Task prompt ->
Write out the passage of the E3 route excerpt below that begins at the words "Why does the" and stops after "cobbled Classics rider.", switching "riders" to "racers".

Why does the second Kwaremont matter so much?
Because the Oude Kwaremont is not just another climb. It is one of the defining roads of the cobbled spring.
Adding a second ascent means the race now asks riders to deal with that specific effort twice. The first time, via the Keuzelingsstraat approach, adds a new tactical wrinkle. The second time brings the race back into more familiar territory, but by then the riders will already have spent far more than they would have in earlier versions of the route.
That is what makes the change important. It does not just add another climb on paper. It adds another layer of fatigue before the race reaches its closing phase. That usually benefits the strongest classics riders, the ones who can keep turning the screw rather than waiting for a single perfect moment.

What sort of rider does the route suit?
A true cobbled Classics rider.
That sounds obvious, but E3 is quite specific in the type of rider it rewards. This is not a race for a pure sprinter hoping to survive. It is not really a race for a pure climber either. The rider who wins here usually needs explosive power on steep bergs, confidence on cobbles, strong bike handling, and the ability to keep repeating efforts over 200 km.
That is why the race is so informative. If someone wins E3 in dominant fashion, it usually means they already have most of the tools needed to win much bigger races as well.

Source information ->
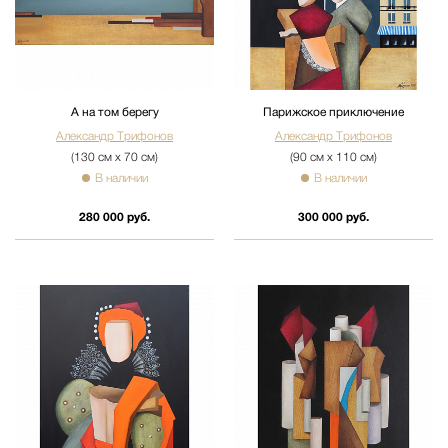
А на том берегу
Парижское приключение
Александр Трифонов
Александр Трифонов
(130 см х 70 см)
(90 см х 110 см)
В наличии
В наличии
280 000 руб.
300 000 руб.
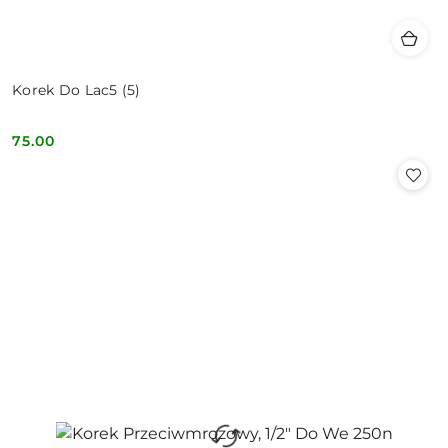
Korek Do Lac5 (5)
75.00
Cena:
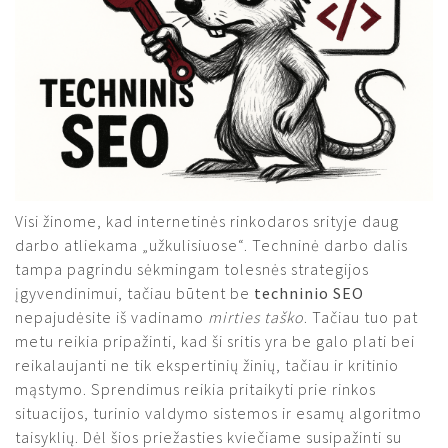
Visi žinome, kad internetinės rinkodaros srityje daug
darbo atliekama „užkulisiuose“. Techninė darbo dalis
tampa pagrindu sėkmingam tolesnės strategijos
įgyvendinimui, tačiau būtent be
techninio SEO
nepajudėsite iš vadinamo
mirties taško
. Tačiau tuo pat
metu reikia pripažinti, kad ši sritis yra be galo plati bei
reikalaujanti ne tik ekspertinių žinių, tačiau ir kritinio
mąstymo. Sprendimus reikia pritaikyti prie rinkos
situacijos, turinio valdymo sistemos ir esamų algoritmo
taisyklių. Dėl šios priežasties kviečiame susipažinti su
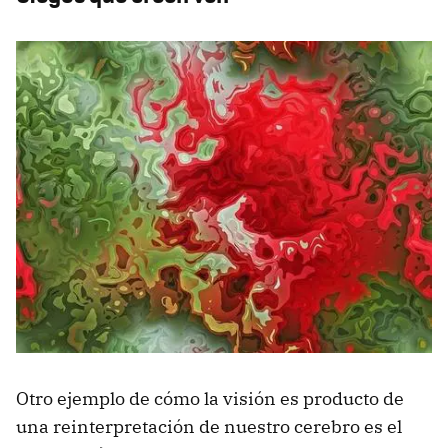
Otro ejemplo de cómo la visión es producto de
una reinterpretación de nuestro cerebro es el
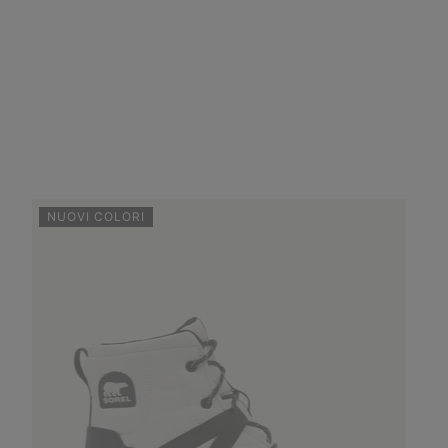
NUOVI COLORI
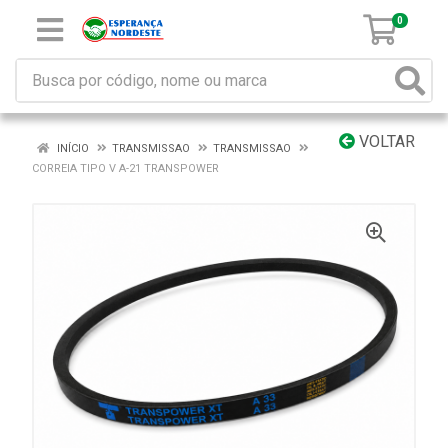
0
VOLTAR
INÍCIO
TRANSMISSAO
TRANSMISSAO
CORREIA TIPO V A-21 TRANSPOWER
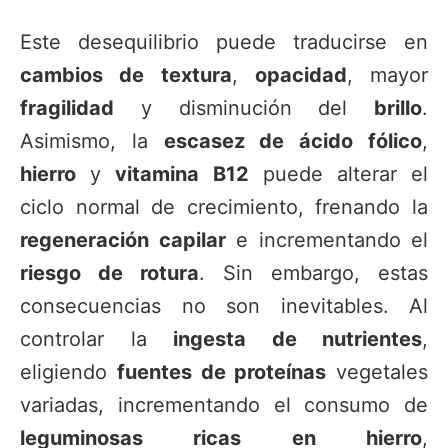
Este desequilibrio puede traducirse en
cambios de textura
,
opacidad
, mayor
fragilidad
y disminución del
brillo
.
Asimismo, la
escasez de ácido fólico
,
hierro
y
vitamina B12
puede alterar el
ciclo normal de crecimiento, frenando la
regeneración capilar
e incrementando el
riesgo de rotura
. Sin embargo, estas
consecuencias no son inevitables. Al
controlar la
ingesta de nutrientes
,
eligiendo
fuentes de proteínas
vegetales
variadas, incrementando el consumo de
leguminosas ricas en hierro
,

Exercise answer ->
Why does the second Kwaremont matter so much?
Because the Oude Kwaremont is not just another climb. It is one of the defining roads of the cobbled spring.
Adding a second ascent means the race now asks racers to deal with that specific effort twice. The first time, via the Keuzelingsstraat approach, adds a new tactical wrinkle. The second time brings the race back into more familiar territory, but by then the racers will already have spent far more than they would have in earlier versions of the route.
That is what makes the change important. It does not just add another climb on paper. It adds another layer of fatigue before the race reaches its closing phase. That usually benefits the strongest classics racers, the ones who can keep turning the screw rather than waiting for a single perfect moment.

What sort of rider does the route suit?
A true cobbled Classics rider.